Time for team work
There are seven races left in the season which means that, with 25 points for a win, any driver within 175 points of Fernando Alonso is mathematically still in with a chance. Realistically, though, there are only five drivers in contention for this year’s World Championship. They are Fernando Alonso (Ferrari), Lewis Hamilton (McLaren), Kimi Raikkonen (Lotus), Sebastian Vettel (Red Bull) and Mark Webber (Red Bull).
Only Red Bull has both drivers in that list, which could put the team at a disadvantage as it is not yet appropriate to ask one of its drivers to support the other. But for the other three teams, that is fast becoming a necessity.

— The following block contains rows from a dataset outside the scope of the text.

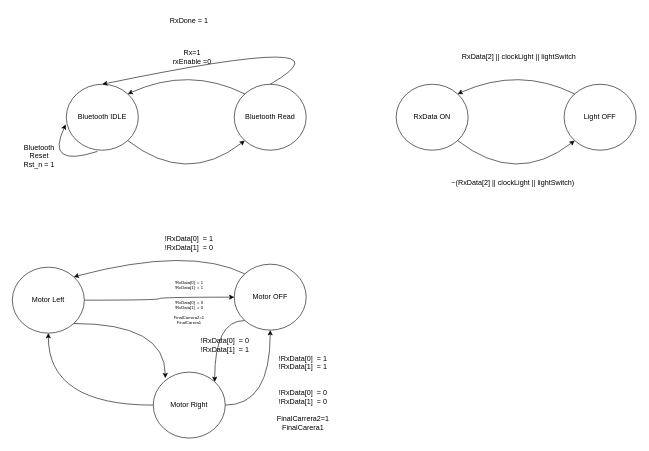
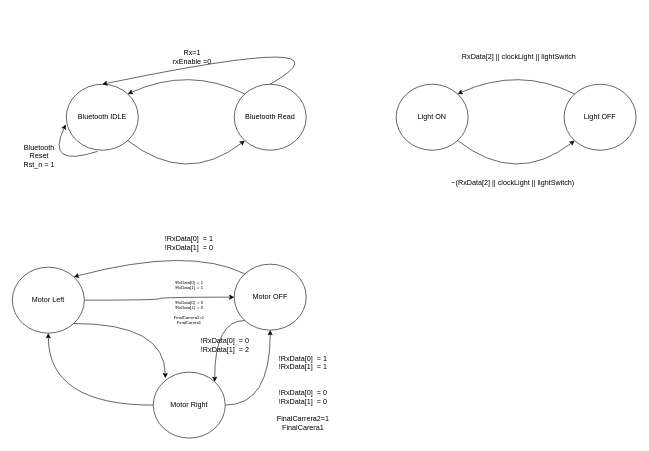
  <mxCell id="0" />
  <mxCell id="1" parent="0" />
  <mxCell id="2" value="Bluetooth IDLE" style="ellipse;whiteSpace=wrap;html=1;" parent="1" vertex="1"><mxGeometry x="110" y="140" width="120" height="110" as="geometry" /></mxCell>
  <mxCell id="3" value="Bluetooth Read" style="ellipse;whiteSpace=wrap;html=1;" parent="1" vertex="1"><mxGeometry x="390" y="140" width="120" height="110" as="geometry" /></mxCell>
  <mxCell id="4" value="" style="endArrow=classic;html=1;rounded=0;curved=1;entryX=-0.008;entryY=0.609;entryDx=0;entryDy=0;entryPerimeter=0;exitX=0.433;exitY=1.018;exitDx=0;exitDy=0;exitPerimeter=0;" parent="1" source="2" target="2" edge="1"><mxGeometry width="50" height="50" relative="1" as="geometry"><mxPoint x="160" y="260" as="sourcePoint" /><mxPoint x="280" y="390" as="targetPoint" /><Array as="points"><mxPoint x="75" y="280" /></Array></mxGeometry></mxCell>
  <mxCell id="5" value="Bluetooth Reset&lt;br&gt;Rst_n = 1" style="text;html=1;align=center;verticalAlign=middle;whiteSpace=wrap;rounded=0;" parent="1" vertex="1"><mxGeometry x="35" y="245" width="60" height="30" as="geometry" /></mxCell>
  <mxCell id="6" value="" style="endArrow=classic;html=1;rounded=0;curved=1;exitX=1;exitY=1;exitDx=0;exitDy=0;entryX=0;entryY=1;entryDx=0;entryDy=0;" parent="1" source="2" target="3" edge="1"><mxGeometry width="50" height="50" relative="1" as="geometry"><mxPoint x="210" y="450" as="sourcePoint" /><mxPoint x="260" y="400" as="targetPoint" /><Array as="points"><mxPoint x="310" y="310" /></Array></mxGeometry></mxCell>
  <mxCell id="7" value="" style="endArrow=classic;html=1;rounded=0;curved=1;exitX=0;exitY=0;exitDx=0;exitDy=0;entryX=1;entryY=0;entryDx=0;entryDy=0;" parent="1" source="3" target="2" edge="1"><mxGeometry width="50" height="50" relative="1" as="geometry"><mxPoint x="155" y="170" as="sourcePoint" /><mxPoint x="205" y="120" as="targetPoint" /><Array as="points"><mxPoint x="315" y="110" /></Array></mxGeometry></mxCell>
  <mxCell id="8" value="Rx=1&lt;div&gt;rxEnable =0&lt;/div&gt;" style="text;html=1;align=center;verticalAlign=middle;whiteSpace=wrap;rounded=0;" parent="1" vertex="1"><mxGeometry x="275" y="80" width="90" height="30" as="geometry" /></mxCell>
  <mxCell id="9" value="" style="endArrow=classic;html=1;rounded=0;curved=1;exitX=0.5;exitY=0;exitDx=0;exitDy=0;entryX=0.5;entryY=0;entryDx=0;entryDy=0;" parent="1" source="3" target="2" edge="1"><mxGeometry width="50" height="50" relative="1" as="geometry"><mxPoint x="445" y="230" as="sourcePoint" /><mxPoint x="495" y="180" as="targetPoint" /><Array as="points"><mxPoint x="605" y="50" /></Array></mxGeometry></mxCell>
- <mxCell id="10" value="RxDone = 1" style="text;html=1;align=center;verticalAlign=middle;whiteSpace=wrap;rounded=0;" parent="1" vertex="1"><mxGeometry x="265" y="20" width="100" height="30" as="geometry" /></mxCell>
- <mxCell id="11" value="RxData ON" style="ellipse;whiteSpace=wrap;html=1;" parent="1" vertex="1"><mxGeometry x="660" y="140" width="120" height="110" as="geometry" /></mxCell>
+ <mxCell id="11" value="Light ON" style="ellipse;whiteSpace=wrap;html=1;" parent="1" vertex="1"><mxGeometry x="660" y="140" width="120" height="110" as="geometry" /></mxCell>
  <mxCell id="12" value="Light OFF" style="ellipse;whiteSpace=wrap;html=1;" parent="1" vertex="1"><mxGeometry x="940" y="140" width="120" height="110" as="geometry" /></mxCell>
  <mxCell id="13" value="" style="endArrow=classic;html=1;rounded=0;curved=1;exitX=1;exitY=1;exitDx=0;exitDy=0;entryX=0;entryY=1;entryDx=0;entryDy=0;" parent="1" source="11" target="12" edge="1"><mxGeometry width="50" height="50" relative="1" as="geometry"><mxPoint x="760" y="450" as="sourcePoint" /><mxPoint x="810" y="400" as="targetPoint" /><Array as="points"><mxPoint x="860" y="310" /></Array></mxGeometry></mxCell>
  <mxCell id="14" value="~(RxData[2] || clockLight || lightSwitch)" style="text;html=1;align=center;verticalAlign=middle;whiteSpace=wrap;rounded=0;" parent="1" vertex="1"><mxGeometry x="725" y="290" width="260" height="30" as="geometry" /></mxCell>
  <mxCell id="15" value="" style="endArrow=classic;html=1;rounded=0;curved=1;exitX=0;exitY=0;exitDx=0;exitDy=0;entryX=1;entryY=0;entryDx=0;entryDy=0;" parent="1" source="12" target="11" edge="1"><mxGeometry width="50" height="50" relative="1" as="geometry"><mxPoint x="705" y="170" as="sourcePoint" /><mxPoint x="755" y="120" as="targetPoint" /><Array as="points"><mxPoint x="865" y="110" /></Array></mxGeometry></mxCell>
  <mxCell id="16" value="RxData[2] || clockLight || lightSwitch" style="text;html=1;align=center;verticalAlign=middle;whiteSpace=wrap;rounded=0;" parent="1" vertex="1"><mxGeometry x="765" y="80" width="200" height="30" as="geometry" /></mxCell>
  <mxCell id="17" style="edgeStyle=orthogonalEdgeStyle;curved=1;rounded=0;orthogonalLoop=1;jettySize=auto;html=1;exitX=1;exitY=0.5;exitDx=0;exitDy=0;" parent="1" source="18" target="20" edge="1"><mxGeometry relative="1" as="geometry" /></mxCell>
  <mxCell id="18" value="Motor Left" style="ellipse;whiteSpace=wrap;html=1;" parent="1" vertex="1"><mxGeometry x="20" y="445" width="120" height="110" as="geometry" /></mxCell>
  <mxCell id="19" style="edgeStyle=orthogonalEdgeStyle;curved=1;rounded=0;orthogonalLoop=1;jettySize=auto;html=1;exitX=0;exitY=1;exitDx=0;exitDy=0;entryX=1;entryY=0;entryDx=0;entryDy=0;" parent="1" source="20" target="24" edge="1"><mxGeometry relative="1" as="geometry" /></mxCell>
  <mxCell id="20" value="Motor OFF" style="ellipse;whiteSpace=wrap;html=1;" parent="1" vertex="1"><mxGeometry x="390" y="440" width="120" height="110" as="geometry" /></mxCell>
  <mxCell id="21" value="" style="endArrow=classic;html=1;rounded=0;curved=1;exitX=0;exitY=0;exitDx=0;exitDy=0;entryX=1;entryY=0;entryDx=0;entryDy=0;" parent="1" source="20" target="18" edge="1"><mxGeometry width="50" height="50" relative="1" as="geometry"><mxPoint x="155" y="470" as="sourcePoint" /><mxPoint x="205" y="420" as="targetPoint" /><Array as="points"><mxPoint x="315" y="410" /></Array></mxGeometry></mxCell>
  <mxCell id="22" style="edgeStyle=orthogonalEdgeStyle;curved=1;rounded=0;orthogonalLoop=1;jettySize=auto;html=1;exitX=0;exitY=0.5;exitDx=0;exitDy=0;entryX=0.5;entryY=1;entryDx=0;entryDy=0;" parent="1" source="24" target="18" edge="1"><mxGeometry relative="1" as="geometry" /></mxCell>
  <mxCell id="23" style="edgeStyle=orthogonalEdgeStyle;curved=1;rounded=0;orthogonalLoop=1;jettySize=auto;html=1;exitX=1;exitY=0.5;exitDx=0;exitDy=0;" parent="1" source="24" target="20" edge="1"><mxGeometry relative="1" as="geometry" /></mxCell>
  <mxCell id="24" value="Motor Right" style="ellipse;whiteSpace=wrap;html=1;" parent="1" vertex="1"><mxGeometry x="255" y="620" width="120" height="110" as="geometry" /></mxCell>
  <mxCell id="25" value="!RxData[0]&amp;nbsp; = 1&lt;div&gt;!RxData[1]&amp;nbsp; = 0&lt;br&gt;&lt;/div&gt;" style="text;html=1;align=center;verticalAlign=middle;whiteSpace=wrap;rounded=0;" parent="1" vertex="1"><mxGeometry x="265" y="390" width="100" height="30" as="geometry" /></mxCell>
  <mxCell id="26" style="edgeStyle=orthogonalEdgeStyle;curved=1;rounded=0;orthogonalLoop=1;jettySize=auto;html=1;exitX=1;exitY=1;exitDx=0;exitDy=0;entryX=0.167;entryY=0.091;entryDx=0;entryDy=0;entryPerimeter=0;" parent="1" source="18" target="24" edge="1"><mxGeometry relative="1" as="geometry" /></mxCell>
- <mxCell id="27" value="!RxData[0]&amp;nbsp; = 0&lt;div&gt;!RxData[1]&amp;nbsp; = 1&lt;br&gt;&lt;/div&gt;" style="text;html=1;align=center;verticalAlign=middle;whiteSpace=wrap;rounded=0;" parent="1" vertex="1"><mxGeometry x="325" y="560" width="100" height="30" as="geometry" /></mxCell>
+ <mxCell id="27" value="!RxData[0]&amp;nbsp; = 0&lt;div&gt;!RxData[1]&amp;nbsp; = 2&lt;br&gt;&lt;/div&gt;" style="text;html=1;align=center;verticalAlign=middle;whiteSpace=wrap;rounded=0;" parent="1" vertex="1"><mxGeometry x="325" y="560" width="100" height="30" as="geometry" /></mxCell>
  <mxCell id="28" value="!RxData[0]&amp;nbsp; = 1&lt;div&gt;!RxData[1]&amp;nbsp; = 1&lt;br&gt;&lt;/div&gt;&lt;div&gt;&lt;br&gt;&lt;/div&gt;&lt;div&gt;&lt;br&gt;&lt;/div&gt;&lt;div&gt;!RxData[0]&amp;nbsp; = 0&lt;div&gt;!RxData[1]&amp;nbsp; = 0&lt;br&gt;&lt;/div&gt;&lt;div&gt;&lt;br&gt;&lt;/div&gt;&lt;div&gt;FinalCarrera2=1&lt;/div&gt;&lt;/div&gt;&lt;div&gt;FinalCarera1&lt;/div&gt;" style="text;html=1;align=center;verticalAlign=middle;whiteSpace=wrap;rounded=0;" parent="1" vertex="1"><mxGeometry x="455" y="640" width="100" height="30" as="geometry" /></mxCell>
  <mxCell id="29" value="!RxData[0]&amp;nbsp; = 1&lt;div style=&quot;font-size: 7px;&quot;&gt;!RxData[1]&amp;nbsp; = 1&lt;br style=&quot;font-size: 7px;&quot;&gt;&lt;/div&gt;&lt;div style=&quot;font-size: 7px;&quot;&gt;&lt;br style=&quot;font-size: 7px;&quot;&gt;&lt;/div&gt;&lt;div style=&quot;font-size: 7px;&quot;&gt;&lt;br style=&quot;font-size: 7px;&quot;&gt;&lt;/div&gt;&lt;div style=&quot;font-size: 7px;&quot;&gt;!RxData[0]&amp;nbsp; = 0&lt;div style=&quot;font-size: 7px;&quot;&gt;!RxData[1]&amp;nbsp; = 0&lt;br style=&quot;font-size: 7px;&quot;&gt;&lt;/div&gt;&lt;div style=&quot;font-size: 7px;&quot;&gt;&lt;br style=&quot;font-size: 7px;&quot;&gt;&lt;/div&gt;&lt;div style=&quot;font-size: 7px;&quot;&gt;FinalCarrera2=1&lt;/div&gt;&lt;/div&gt;&lt;div style=&quot;font-size: 7px;&quot;&gt;FinalCarera1&lt;/div&gt;" style="text;html=1;align=center;verticalAlign=middle;whiteSpace=wrap;rounded=0;fontSize=7;" parent="1" vertex="1"><mxGeometry x="265" y="490" width="100" height="30" as="geometry" /></mxCell>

At Ferrari, Fernando Alonso is leading the championship, while Felipe Massa is 132 points behind and therefore well out of the running. Ferrari have a long history of using team orders to win championships, and this season appears no different. At the last race in Italy, Massa yielded to his team-mate, ensuring that Alonso’s championship lead stayed as large as possible. It is clear that Massa is Alonso’s ally in the title fight.
Lotus’ Kimi Raikkonen is third in the championship, 38 points behind Alonso and 65 points ahead of team-mate Romain Grosjean. While Grosjean looked early in the season like he might end up close to the championship fight, crashing out in Spa and serving a one-race ban as a result at Monza meant that he was unable to score some crucial points. He is therefore no longer a contender for the title. In recent days, Grosjean has stated that he is aiming to maximise his own results for the rest of the season but he will not be selfishly ignoring the needs of the team, which indicates his willingness to assist Raikkonen where necessary.
While Ferrari and Lotus clearly understand the need for team-work to win the championship, McLaren have a more complicated situation. Lewis Hamilton is second in the standings, 37 points behind Alonso, and Button is a further 41 points back. While that means Button is realistically unlikely to be in the title race, he is also close enough to Hamilton to think that he could perhaps finish the season as the leading McLaren driver. In the wake of the Italian Grand Prix, Button has made his intentions clear – he wants to win all of the remaining races and take the title. Hamilton has also hinted that he still sees Button as a title contender, which confirms that team orders at McLaren are not likely to appear for a while yet.
At this point, the title is still open enough that team orders at McLaren may not be necessary, although if Alonso manages to increase his championship lead any further, some difficult decisions may have to be made at Woking. With Hamilton looking increasingly likely to leave the team, however, there may be some hesitation from management to ask Button to sacrifice his own performance. Nonetheless, Ferrari have already shown the benefits of team orders this season, and the rest of the teams may soon have to follow suit or risk being left behind.